### [Lesetext]
Der rechtliche Rahmen

§ 19a GWB als Instrumentarium der erweiterten Missbrauchsaufsicht 

Das Vorgehen des Bundeskartellamtes stützt sich maßgeblich auf die neuen Befugnisse, die die Behörde im Rahmen der erweiterten Missbrauchsaufsicht über große Digitalkonzerne Anfang des Jahres 2021 erhalten hat. Rechtsgrundlage für das Vorgehen des Bundeskartellamtes ist die Vorschrift des § 19a GWB, die aufgrund einer Gesetzesänderung im Rahmen der 10. GWB-Novelle neu eingeführt wurde. Mit der Neuregelung beabsichtigte der Gesetzgeben flankierend zu den regulatorischen Maßnahmen auf europäischer Ebene, wie dem Digital Markets Act (DMA) , auch den nationalen kartellrechtlichen Rahmen an die mit der Digitalisierung verbun­denen Probleme und Marktmacht der Tech-Giganten anzupassen.
 
§ 19a gibt dem Bundeskartellamt eine nationale Rechtsgrundlage an die Hand, um das Marktverhalten der Digitalkonzerne zu reglementieren. Das Bundeskartellamt kann in einem zweistufigen Vorgehen Unternehmen, die eine überragende marktübergreifende Bedeutung für den Wettbewerb haben, wettbewerbsgefährdende Praktiken untersagen. 
 
Die erste Stufe ist die Feststellung der überragenden marktübergreifenden Bedeutung für den Wettbewerb (§19a Abs. 1 GWB). Gegenüber Alphabet/Google ist diese Feststellung durch das Bundeskartellamt bereits am 30. Dezember 2021 erfolgt. 
 
Die zweite Stufe ermöglicht Untersagungen spezifischer Verhaltensweisen solcher Unternehmen gemäß den Regeln der speziellen Missbrauchsaufsicht (§19a Abs. 2 GWB). Hierum geht es in dem nun eingeleiteten Verfahren betreffend die Praktiken von Google im Zusammenhang mit den Google Automotive Services.
 

Verhältnis zwischen § 19a GWB und dem Digital Markets Act (DMA)

### [Aufgabe A]
Erkläre in ein bis drei Sätzen, warum § 19a GWB laut dem Lesetext eingeführt wurde.
### [Aufgabe B]
Schreibe den Lesetext über § 19a GWB weiter und führe den Abschnitt „Verhältnis zwischen § 19a GWB und dem Digital Markets Act (DMA)“ aus.

### [Gegebene Daten]
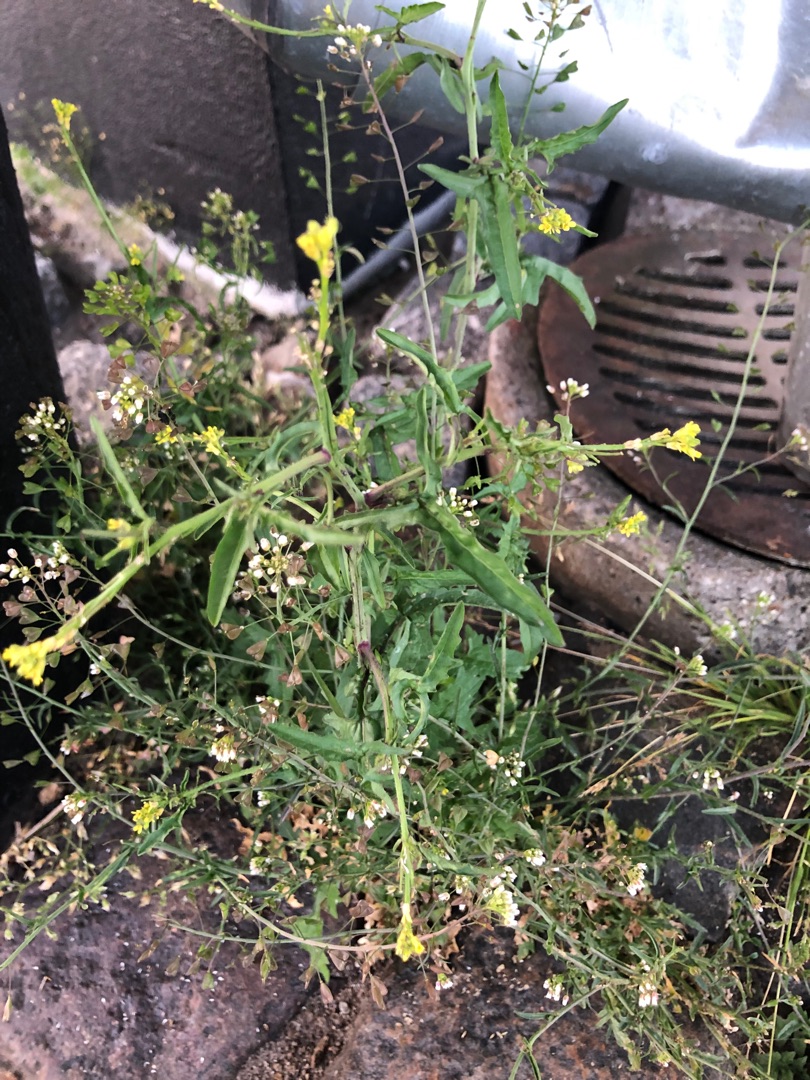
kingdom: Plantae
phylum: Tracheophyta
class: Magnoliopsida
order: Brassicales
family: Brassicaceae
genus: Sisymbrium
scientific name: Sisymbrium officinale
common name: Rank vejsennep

...

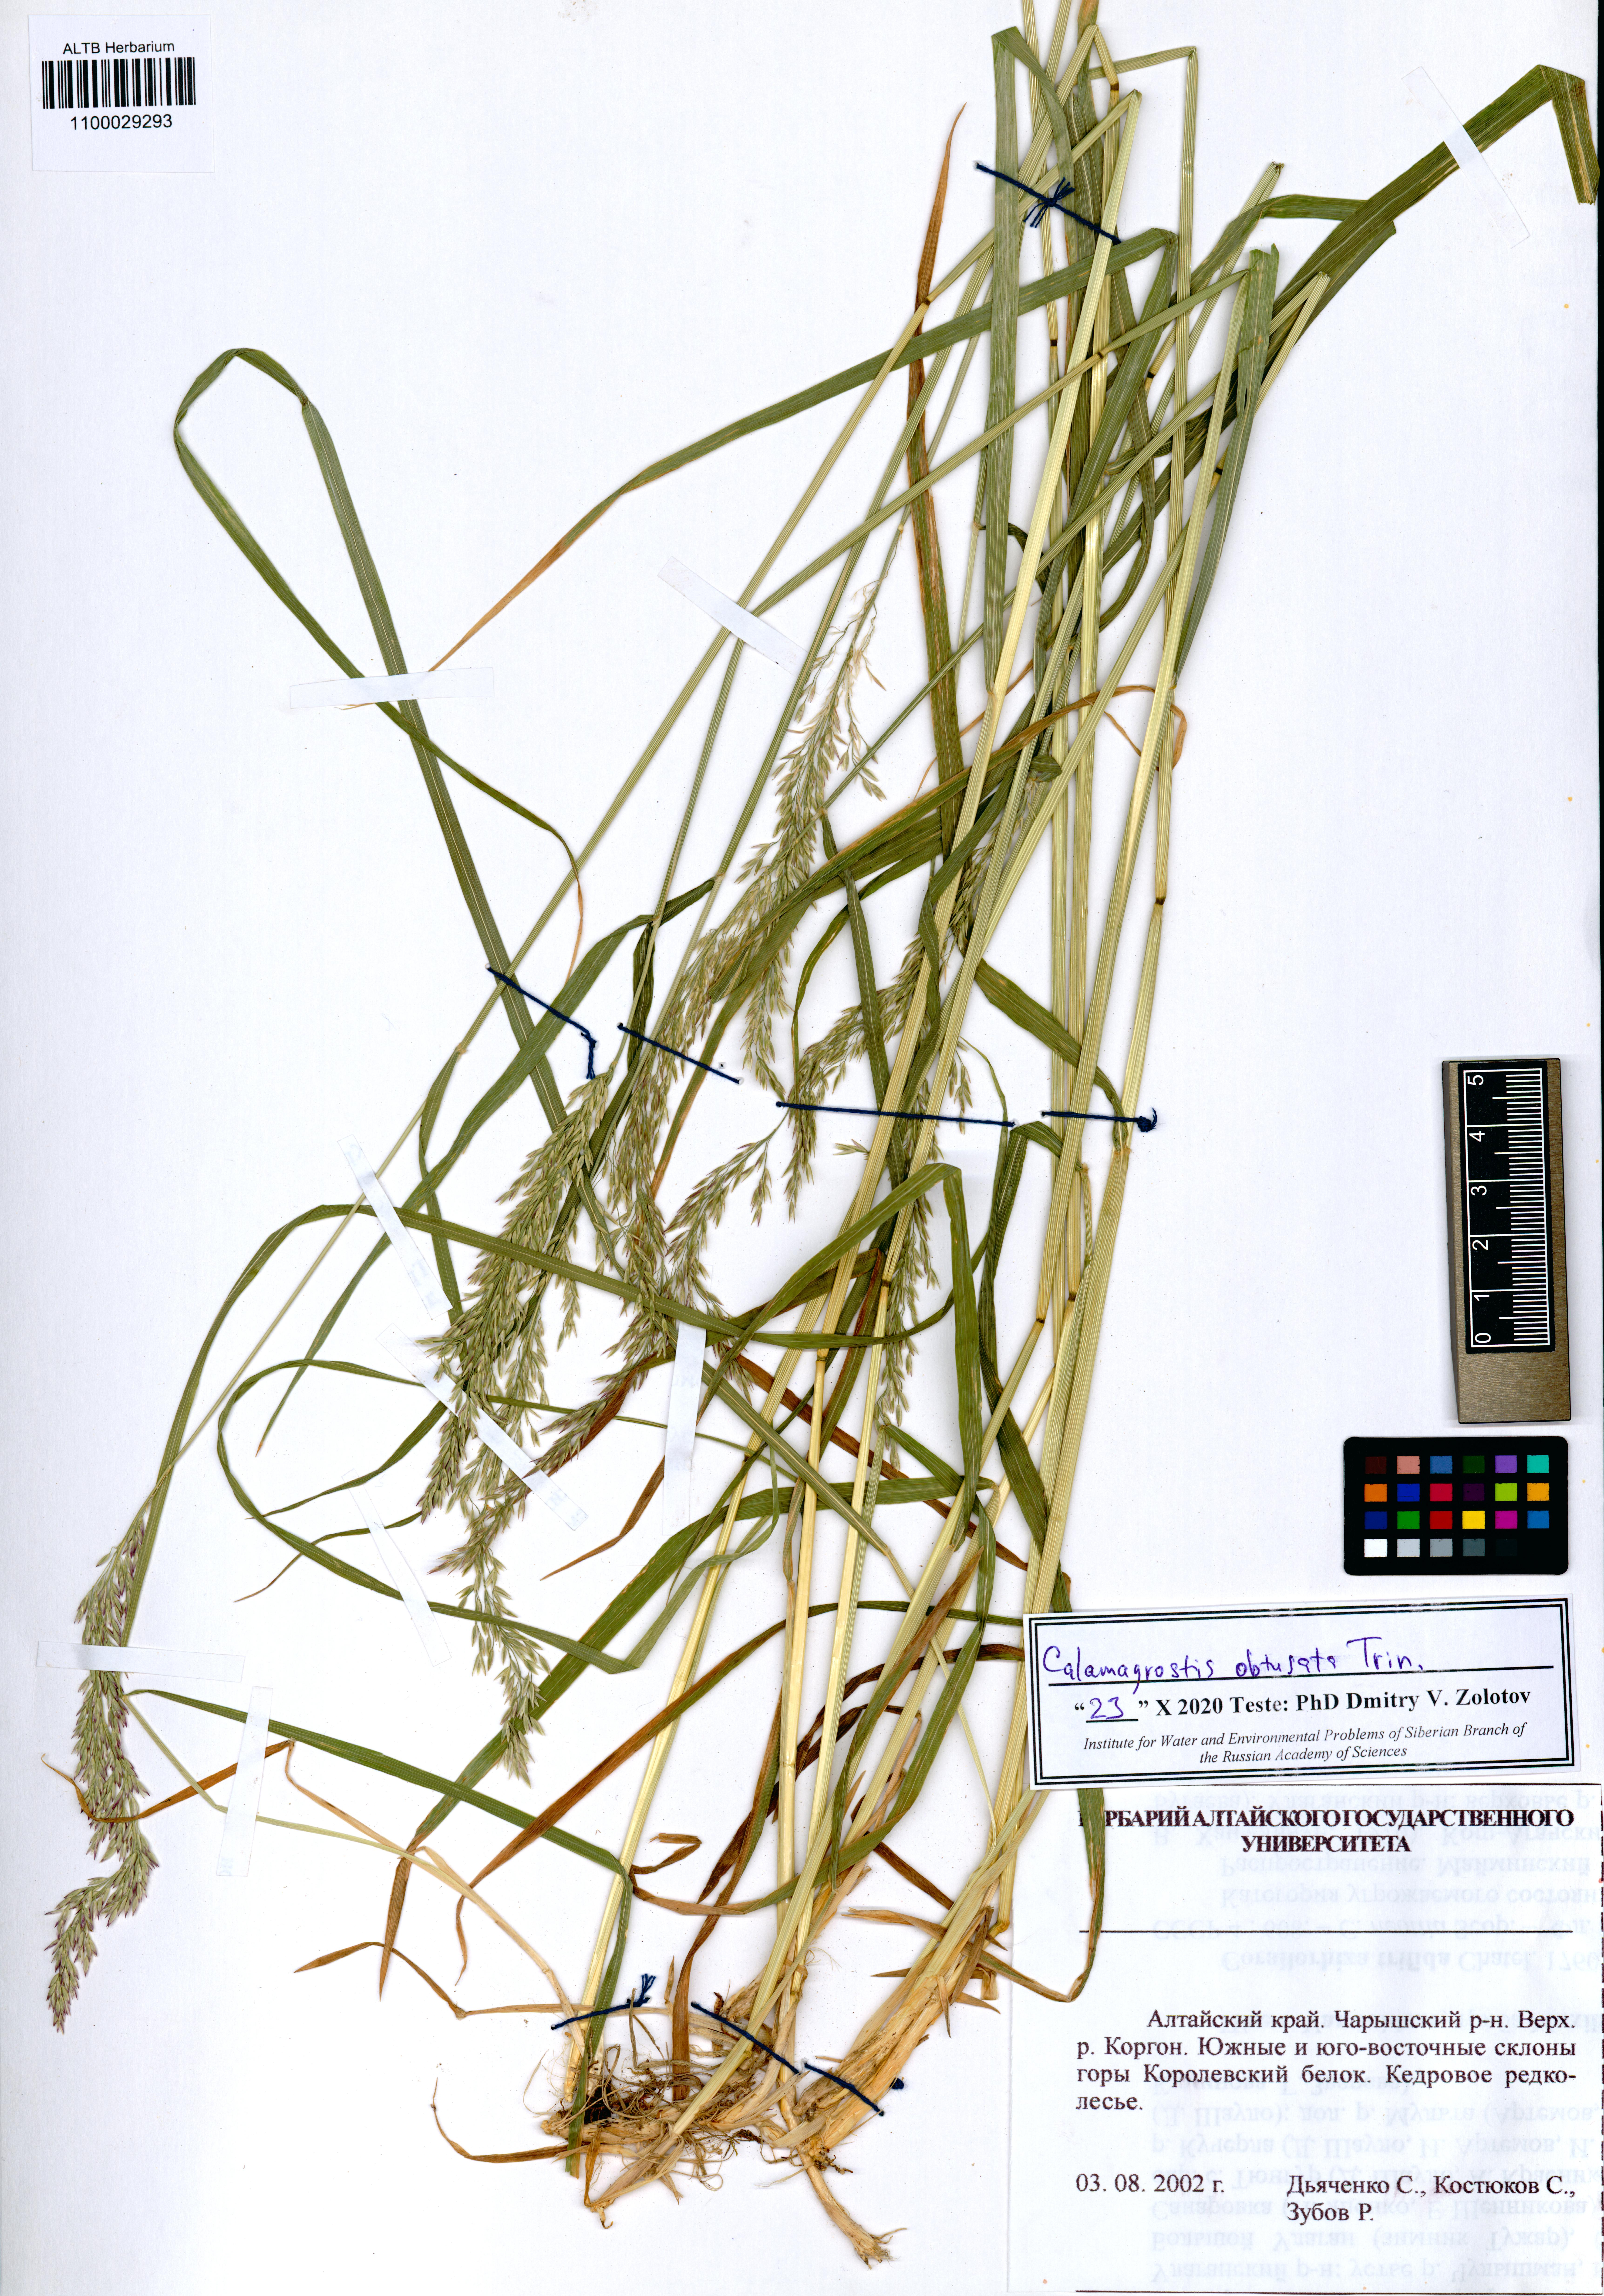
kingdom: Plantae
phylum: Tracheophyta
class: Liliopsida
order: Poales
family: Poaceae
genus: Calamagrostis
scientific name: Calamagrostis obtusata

### [Antwort A]
Mit § 19a GWB wollte der Gesetzgeber den nationalen kartellrechtlichen Rahmen an die Probleme der Digitalisierung und an die Marktmacht der Tech-Giganten anpassen. Die Neuregelung sollte die regulatorischen Maßnahmen auf europäischer Ebene, etwa den Digital Markets Act (DMA), flankieren.

### [Antwort B]
Aus rechtlicher Sicht ist allerdings bislang unumstritten, ob die für Digitalkonzerne auf nationaler Ebene neu eingeführte Regelung des § 19a GWB neben den Anfang Mai des Jahres in Kraft getretenen europäischen Regelungen des Digital Markets Act (DMA), mit dem große Online-Plattformen einer besonderen Aufsicht unterworfen werden, überhaupt anwendbar ist. Und wenn ja, in welchem Umfang? 
 
Die rechtswissenschaftliche Auseinandersetzung dreht sich in erster Linie um die Frage, ob die Regelungen des § 19a GWB als Regulierungs- oder Wettbewerbsrecht einzuordnen sind. 
 
Käme man zu der Einschätzung, dass es sich hier um eine regulierungsrechtliche Norm handelt, würde die Regelung unter die Ausschlussnorm von Art. 1 Abs. 5 DMA fallen, der einen Anwendungsvorrang zu Gunsten des DMA statuiert.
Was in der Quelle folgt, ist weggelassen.